ASSIGNED TASK — Please reproduce every record exactly as written, leaving out the pictures.

Object presence change data —
►

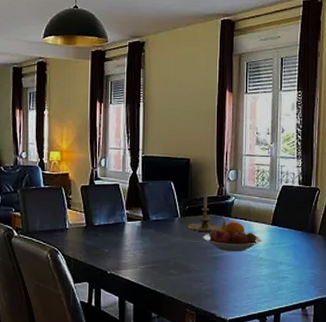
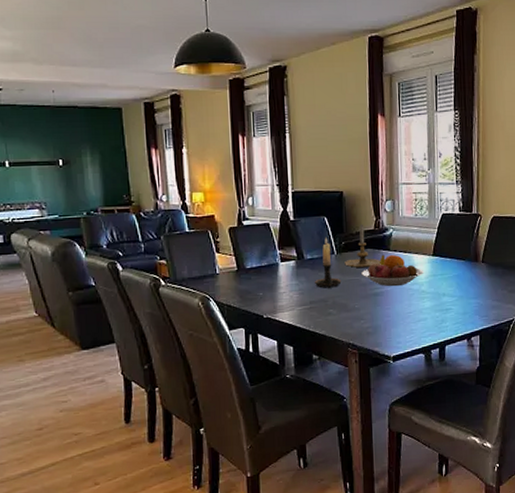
candle holder: none [158,200,184,249] -> present [315,237,342,288]

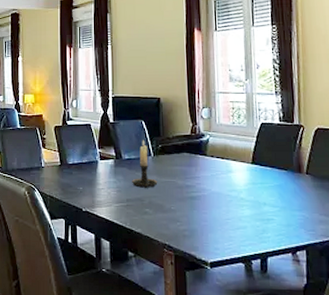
candle holder: present [344,224,381,268] -> none [161,129,198,170]
fruit bowl: present [361,254,425,287] -> none [178,159,243,192]

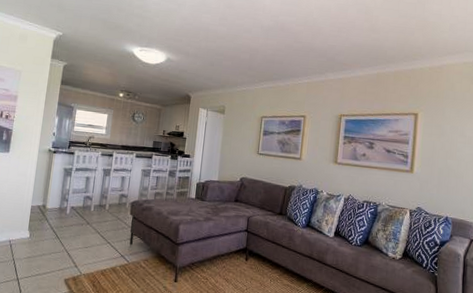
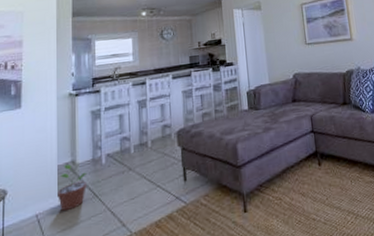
potted plant: none [28,207,54,243] -> present [58,164,88,211]

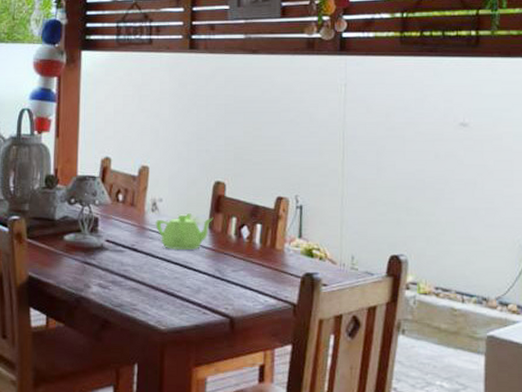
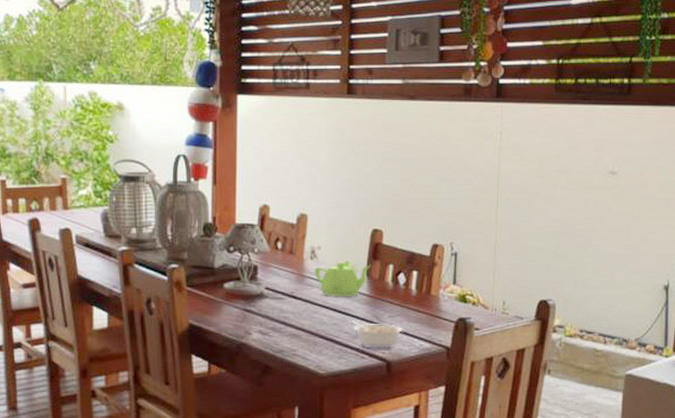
legume: none [191,274,248,305] -> present [349,320,404,349]

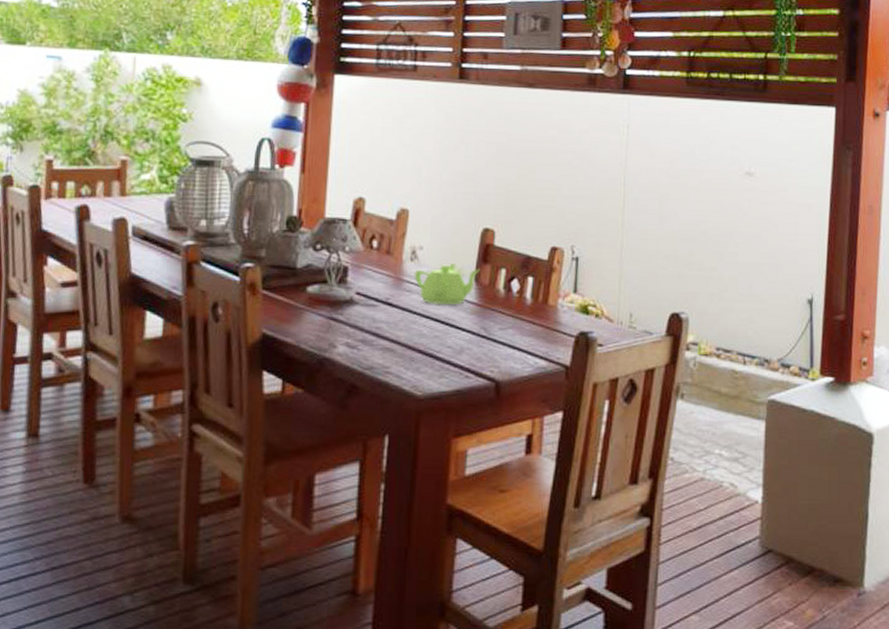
legume: present [349,320,404,349] -> none [453,333,516,367]

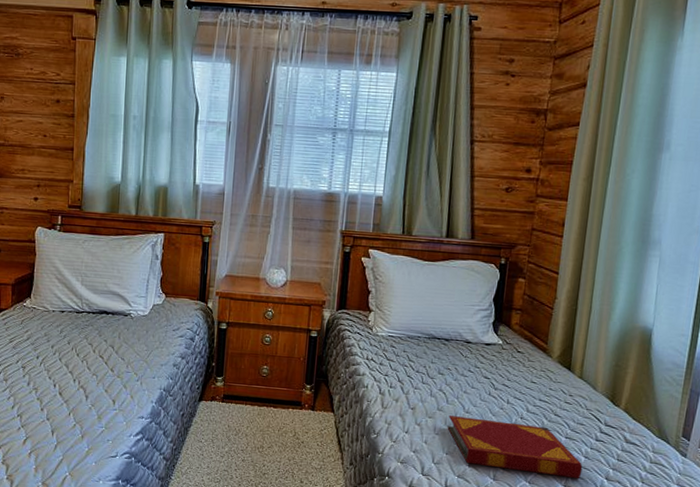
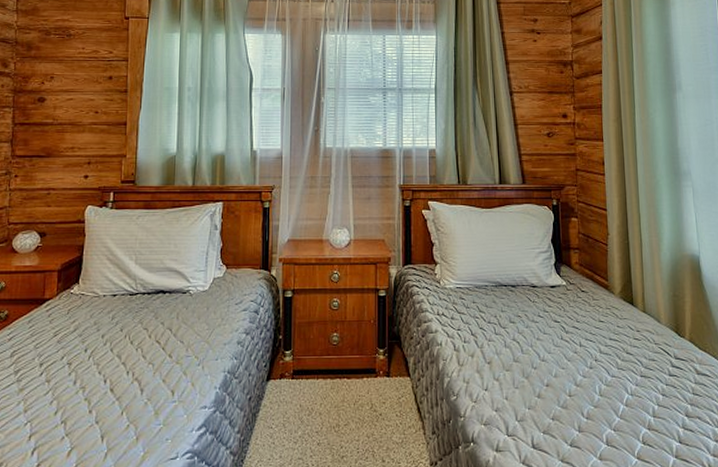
hardback book: present [447,415,583,478] -> none [525,366,663,419]

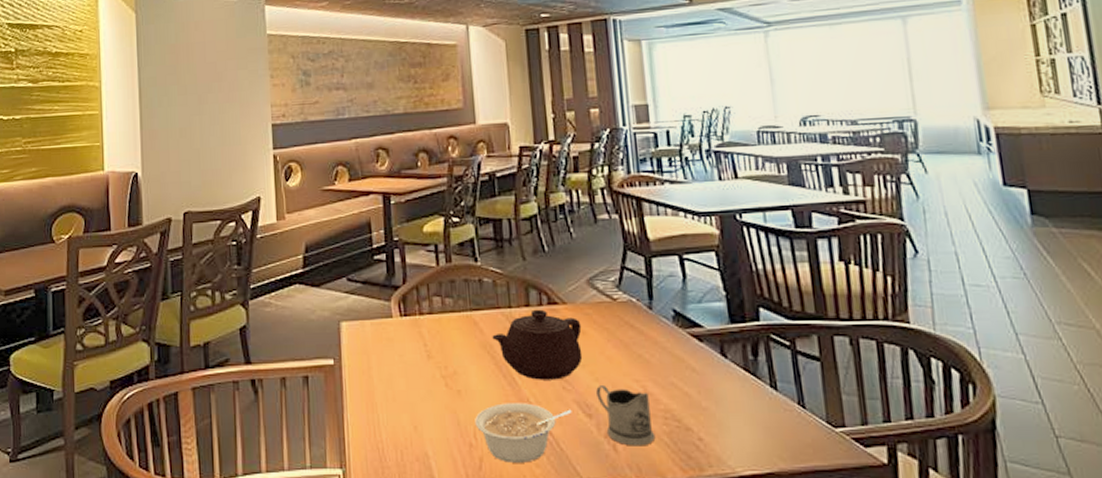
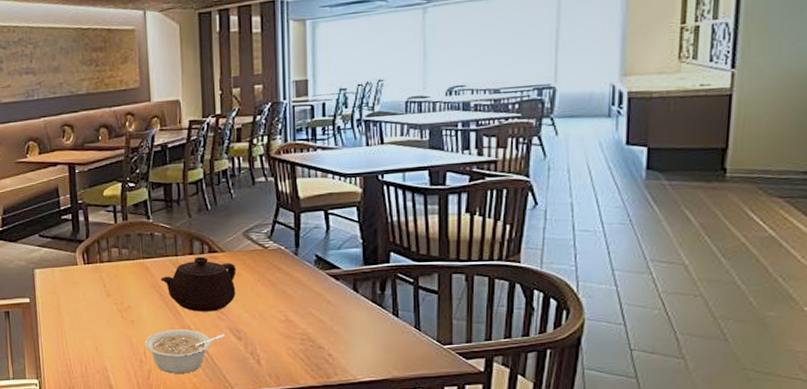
tea glass holder: present [596,384,656,446] -> none [246,314,293,361]

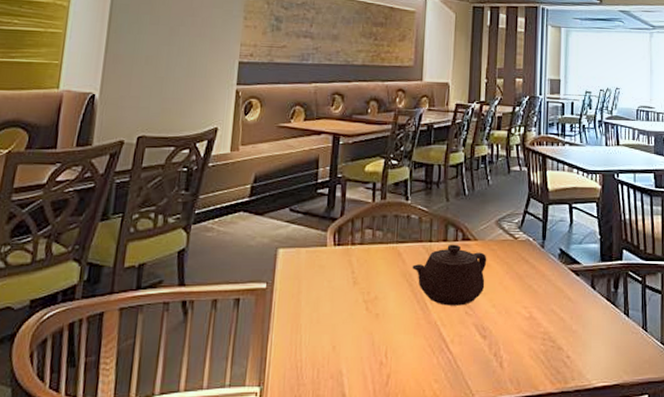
legume: present [145,329,225,374] -> none [387,326,471,379]

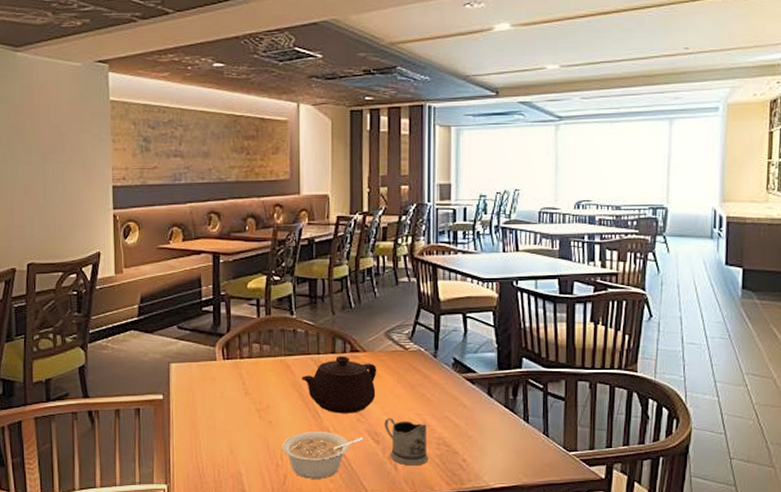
legume: none [387,326,471,379] -> present [282,432,363,479]
tea glass holder: none [492,310,534,363] -> present [385,417,429,466]

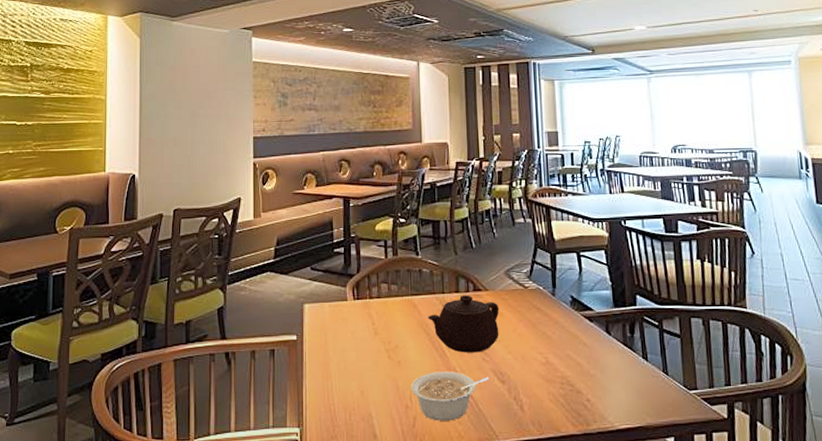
tea glass holder: present [385,417,429,466] -> none [509,356,554,406]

◄

ANSWER FOR THE TASK —
candle holder: none [158,200,184,249] -> present [315,237,342,288]

candle holder: present [344,224,381,268] -> none [161,129,198,170]
fruit bowl: present [361,254,425,287] -> none [178,159,243,192]

potted plant: none [28,207,54,243] -> present [58,164,88,211]

legume: none [191,274,248,305] -> present [349,320,404,349]

legume: present [349,320,404,349] -> none [453,333,516,367]

hardback book: present [447,415,583,478] -> none [525,366,663,419]

tea glass holder: present [596,384,656,446] -> none [246,314,293,361]

legume: present [145,329,225,374] -> none [387,326,471,379]

legume: none [387,326,471,379] -> present [282,432,363,479]
tea glass holder: none [492,310,534,363] -> present [385,417,429,466]

tea glass holder: present [385,417,429,466] -> none [509,356,554,406]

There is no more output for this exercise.